1-Page
- Company type: Public company
- Traded as: ASX: 1PG
- Industry: HR Tech
- Founded: November 2011
- Defunct: March 2017
- Headquarters: Perth, Western Australia
- Key people: Peter Kent (CEO), Joanna Riley (President, Founder and Executive Director)
- Products: 1-Page SOURCE - Talent Sourcing Platform 1-Page Assessment Platform

= 1-Page =

Defunct software company

1-Page was a company that developed and marketed software products for human resources departments to support them in sourcing and qualifying job candidates, as well as in engaging their current workforce. 1-Page Limited is the first Silicon Valley company to list on the Australian Securities Exchange (ASX). San Francisco–based, 1-Page was founded in 2011, and received its first venture capital funding in 2012. Before going public on the ASX in October 2014, the company had raised USD 3 million in venture capital funds.

Since the public offering, the company lost more than 96% of its value, slipping to less than 20¢ AUD per share. The Motley Fool described the crash as "what happens when companies spend heavily and can't generate sales."

==History==
In 2002, Patrick G. Riley published The One-Page Proposal which described how the founder succeeded in helping businesses around the world using one-page proposals. In 2011, Patrick G. Riley and Joanna Weidenmiller co-founded 1-Page based on the approach and founding principles of the book.

Between 2012 and 2013 the company raised $3 million from Silicon Valley–based venture capital funds led by Blumberg Capital as well as Angel investors.

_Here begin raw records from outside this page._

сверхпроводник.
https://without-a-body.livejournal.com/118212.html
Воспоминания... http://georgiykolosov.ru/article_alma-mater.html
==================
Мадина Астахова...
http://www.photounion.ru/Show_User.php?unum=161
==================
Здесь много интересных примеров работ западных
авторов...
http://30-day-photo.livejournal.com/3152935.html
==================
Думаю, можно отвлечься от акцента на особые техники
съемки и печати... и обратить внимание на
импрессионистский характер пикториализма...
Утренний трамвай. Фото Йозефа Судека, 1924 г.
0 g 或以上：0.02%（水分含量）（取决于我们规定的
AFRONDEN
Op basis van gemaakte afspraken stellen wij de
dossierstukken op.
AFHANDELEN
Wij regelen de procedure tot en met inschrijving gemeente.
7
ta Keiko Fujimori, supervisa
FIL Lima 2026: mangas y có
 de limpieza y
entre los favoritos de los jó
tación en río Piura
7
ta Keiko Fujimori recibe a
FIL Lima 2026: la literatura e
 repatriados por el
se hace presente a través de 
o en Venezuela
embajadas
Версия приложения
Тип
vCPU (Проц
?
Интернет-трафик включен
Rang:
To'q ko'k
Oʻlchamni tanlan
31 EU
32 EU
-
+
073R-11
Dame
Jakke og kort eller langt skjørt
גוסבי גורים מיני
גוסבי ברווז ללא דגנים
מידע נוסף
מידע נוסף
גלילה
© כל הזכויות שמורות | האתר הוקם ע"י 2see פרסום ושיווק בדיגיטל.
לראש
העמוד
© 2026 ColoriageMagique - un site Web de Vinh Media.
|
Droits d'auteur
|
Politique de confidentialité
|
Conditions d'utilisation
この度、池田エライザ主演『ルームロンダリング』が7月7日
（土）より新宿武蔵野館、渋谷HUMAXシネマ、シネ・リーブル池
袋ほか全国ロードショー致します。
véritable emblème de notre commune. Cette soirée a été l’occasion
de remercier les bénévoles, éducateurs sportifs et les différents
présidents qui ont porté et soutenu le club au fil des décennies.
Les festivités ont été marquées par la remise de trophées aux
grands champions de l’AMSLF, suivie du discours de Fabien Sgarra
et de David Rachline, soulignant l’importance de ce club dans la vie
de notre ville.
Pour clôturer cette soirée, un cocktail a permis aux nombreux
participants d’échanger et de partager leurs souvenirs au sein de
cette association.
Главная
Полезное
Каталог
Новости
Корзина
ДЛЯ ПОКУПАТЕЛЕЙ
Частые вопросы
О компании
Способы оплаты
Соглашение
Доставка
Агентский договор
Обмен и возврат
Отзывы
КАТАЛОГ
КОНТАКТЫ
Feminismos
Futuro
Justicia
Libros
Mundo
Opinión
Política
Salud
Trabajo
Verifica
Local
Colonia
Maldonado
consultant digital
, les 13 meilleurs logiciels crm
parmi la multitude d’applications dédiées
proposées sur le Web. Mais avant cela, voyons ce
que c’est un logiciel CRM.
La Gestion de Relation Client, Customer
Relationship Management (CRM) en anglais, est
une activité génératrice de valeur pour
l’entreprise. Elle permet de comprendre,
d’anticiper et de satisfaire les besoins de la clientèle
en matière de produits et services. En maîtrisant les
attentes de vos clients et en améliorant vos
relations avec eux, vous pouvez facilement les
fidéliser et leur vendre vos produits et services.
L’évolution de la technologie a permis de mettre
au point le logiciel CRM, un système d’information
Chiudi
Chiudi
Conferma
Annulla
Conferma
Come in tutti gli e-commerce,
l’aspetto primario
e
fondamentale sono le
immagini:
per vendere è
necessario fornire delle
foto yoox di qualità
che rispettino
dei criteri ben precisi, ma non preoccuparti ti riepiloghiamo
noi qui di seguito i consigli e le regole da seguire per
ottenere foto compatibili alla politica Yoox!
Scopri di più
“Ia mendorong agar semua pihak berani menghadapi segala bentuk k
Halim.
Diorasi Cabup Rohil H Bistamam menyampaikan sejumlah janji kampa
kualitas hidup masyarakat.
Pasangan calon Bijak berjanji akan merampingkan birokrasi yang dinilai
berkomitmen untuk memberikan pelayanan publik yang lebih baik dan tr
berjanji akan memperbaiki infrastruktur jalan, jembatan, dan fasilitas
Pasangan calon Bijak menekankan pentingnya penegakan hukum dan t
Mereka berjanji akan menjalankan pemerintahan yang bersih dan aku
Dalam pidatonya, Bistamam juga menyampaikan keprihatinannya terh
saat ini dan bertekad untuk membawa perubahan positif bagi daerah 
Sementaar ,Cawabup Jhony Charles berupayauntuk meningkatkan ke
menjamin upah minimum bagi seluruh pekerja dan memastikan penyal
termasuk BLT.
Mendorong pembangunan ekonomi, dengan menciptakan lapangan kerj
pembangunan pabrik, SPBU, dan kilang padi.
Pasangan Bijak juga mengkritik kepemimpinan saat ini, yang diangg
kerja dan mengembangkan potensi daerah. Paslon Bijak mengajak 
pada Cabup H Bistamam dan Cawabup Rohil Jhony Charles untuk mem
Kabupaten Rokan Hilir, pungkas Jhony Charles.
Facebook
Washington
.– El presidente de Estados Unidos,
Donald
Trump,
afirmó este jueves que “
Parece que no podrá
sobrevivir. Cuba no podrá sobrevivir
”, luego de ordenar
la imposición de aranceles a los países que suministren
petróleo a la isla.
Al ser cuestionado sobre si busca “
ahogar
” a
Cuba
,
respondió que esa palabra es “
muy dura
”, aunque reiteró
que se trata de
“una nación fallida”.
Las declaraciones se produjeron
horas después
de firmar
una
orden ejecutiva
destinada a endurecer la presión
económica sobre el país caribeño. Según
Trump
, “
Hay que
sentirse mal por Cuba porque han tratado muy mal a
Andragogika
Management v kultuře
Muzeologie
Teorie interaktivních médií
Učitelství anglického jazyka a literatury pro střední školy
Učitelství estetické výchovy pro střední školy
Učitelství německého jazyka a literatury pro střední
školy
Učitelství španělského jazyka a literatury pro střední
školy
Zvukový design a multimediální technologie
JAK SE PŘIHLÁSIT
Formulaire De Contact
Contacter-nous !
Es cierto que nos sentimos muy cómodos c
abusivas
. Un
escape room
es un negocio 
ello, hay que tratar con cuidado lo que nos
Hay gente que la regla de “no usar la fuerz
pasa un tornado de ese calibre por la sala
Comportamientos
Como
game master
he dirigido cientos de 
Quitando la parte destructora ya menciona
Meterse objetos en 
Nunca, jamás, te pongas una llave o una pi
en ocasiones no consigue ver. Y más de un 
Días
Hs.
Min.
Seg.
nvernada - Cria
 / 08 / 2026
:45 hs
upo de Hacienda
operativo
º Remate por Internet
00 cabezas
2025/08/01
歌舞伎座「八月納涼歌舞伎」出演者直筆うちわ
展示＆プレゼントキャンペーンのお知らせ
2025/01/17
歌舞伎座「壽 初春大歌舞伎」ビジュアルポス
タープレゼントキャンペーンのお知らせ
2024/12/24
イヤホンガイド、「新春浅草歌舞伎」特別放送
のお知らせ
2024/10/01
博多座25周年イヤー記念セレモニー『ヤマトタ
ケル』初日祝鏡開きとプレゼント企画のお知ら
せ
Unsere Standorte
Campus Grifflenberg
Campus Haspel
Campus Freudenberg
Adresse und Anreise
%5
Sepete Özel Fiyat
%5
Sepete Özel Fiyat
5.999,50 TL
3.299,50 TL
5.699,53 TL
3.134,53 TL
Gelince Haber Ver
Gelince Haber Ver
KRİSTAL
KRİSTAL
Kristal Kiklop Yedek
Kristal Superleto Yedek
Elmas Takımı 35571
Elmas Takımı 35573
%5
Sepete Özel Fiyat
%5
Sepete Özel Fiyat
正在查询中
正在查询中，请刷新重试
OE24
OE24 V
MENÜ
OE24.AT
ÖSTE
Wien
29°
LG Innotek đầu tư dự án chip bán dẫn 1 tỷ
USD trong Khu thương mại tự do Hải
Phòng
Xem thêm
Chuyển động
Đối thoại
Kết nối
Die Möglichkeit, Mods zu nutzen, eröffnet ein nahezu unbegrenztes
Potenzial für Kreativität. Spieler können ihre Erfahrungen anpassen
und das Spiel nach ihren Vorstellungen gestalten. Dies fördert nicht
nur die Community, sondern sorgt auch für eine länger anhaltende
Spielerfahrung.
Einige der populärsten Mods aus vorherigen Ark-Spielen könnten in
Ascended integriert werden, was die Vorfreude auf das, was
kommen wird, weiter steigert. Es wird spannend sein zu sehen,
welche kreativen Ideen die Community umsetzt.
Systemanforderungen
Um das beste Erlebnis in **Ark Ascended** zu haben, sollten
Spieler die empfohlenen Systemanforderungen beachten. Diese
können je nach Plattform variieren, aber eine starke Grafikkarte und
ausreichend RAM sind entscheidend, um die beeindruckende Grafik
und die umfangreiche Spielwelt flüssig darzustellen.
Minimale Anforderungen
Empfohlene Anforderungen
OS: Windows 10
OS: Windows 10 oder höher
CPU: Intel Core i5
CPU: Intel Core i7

In April 2014 the company completed a successful reverse take-over of ASX-listed Intermet Resources, which led to the public listing of 1-Page on the ASX on 15 October. During the IPO roadshow 1-Page raised $8.5M. The company’s shares surged 70 per cent on its first day of trade as investors flocked to the first US tech start-up to list on the ASX. It was delisted from the ASX in September 2018.

==Products==
1-Page’s first launched product was an enterprise assessment platform that enables companies to engage candidates on real-time business challenges to assess their skills.

Other 1-Page products are:
- 1-Page Source, a talent sourcing tool that leverages the 820 million profiles of BranchOut alongside other open web data to automate talent list building and verification for recruiters.
- 1-Page Innovation, a platform that enables companies to source ideas from within the organization.

==Acquisition==
One month after going public, 1-Page announced its first acquisition. The company acquired the professional networking service built on the Facebook platform BranchOut. BranchOut picked up millions of users and $49M in funding on the back of that growth but then the app died when Facebook changed its policies on how apps could make their growth go viral. As part of the deal, 1-Page says it is buying this app and will use it “to create the most powerful employee referral engine for enterprises globally”.